Cá neste território, encontro de Nordeste com o Norte, também venho pelejando em favor da causa da endodivisão brasileira.
É impressionante como ignorância e interesses (quais?) não deixam ver a realidade quase tátil do futuro do Brasil com os novos estados -- o que seus artigos mostram e demonstram.
Que Deus nos dê vida e saúde suficientes para, sem a pequenez da vingança, comemorarmos daqui a alguns anos o acerto de nossas defesas, o poder de nossa visão, a validade de nossos humildes esforços.
Cumprimentos, amigo. Tem mais um nesse "front".
Edmilson Sanches
edmilsonsanches@uol.com.br
www.maranhaodosul.blogspot.com.br
(99) 3072-1046
(P. S. - Estou escrevendo a "Enciclopédia do Maranhão do Sul". Teus textos sobre o assunto "geopolítica"!, "redivisão territorial" etc. serão bem-vindos. Para remessas "físicas", utilize a Caixa Postal 61 - CEP 65900-970 - Imperatriz - MA).

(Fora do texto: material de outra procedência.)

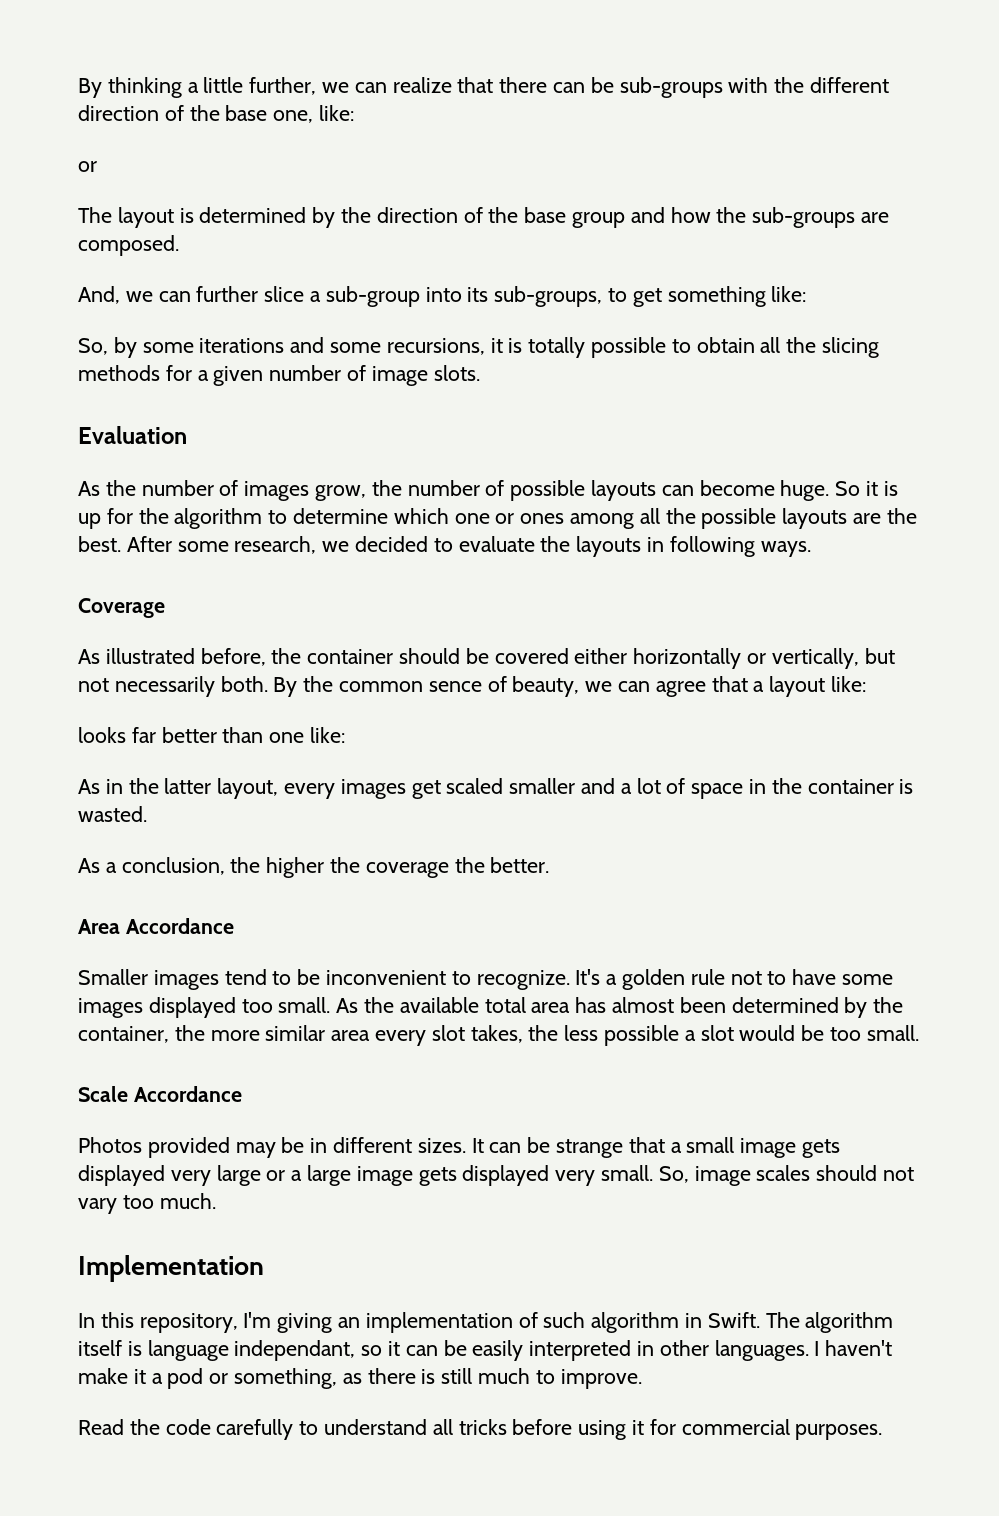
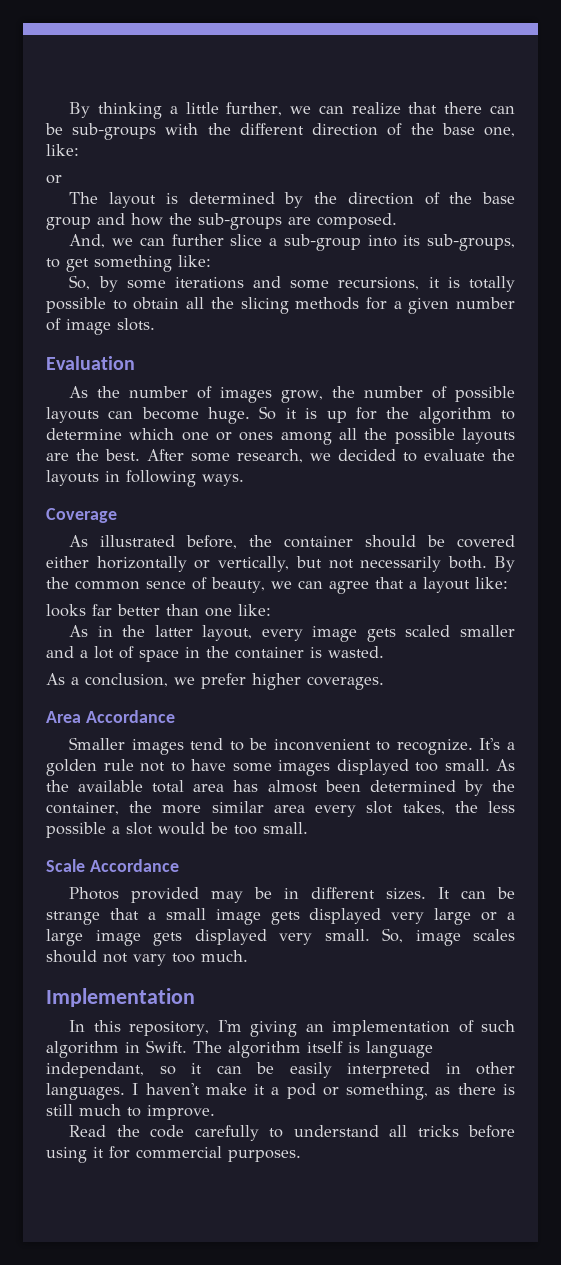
[340,779,441,799] images get -> [312,626,396,642] image gets
[230,857,550,878] the higher the coverage the better. -> [174,673,384,690] we prefer higher coverages.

Sou a favor de criar estado no Brasil, no máximo 50 (como os EUA), mas a região sul não pode de ficar de fora dessa. Aqui no sul estamos tentando criar um estado a mais de quarenta anos (o estado do Iguaçu - oeste do PR e SC juntos). P.S. Apoio a criação desses novos estados desde que apoiem o IG (sigla do estado do Iguaçu).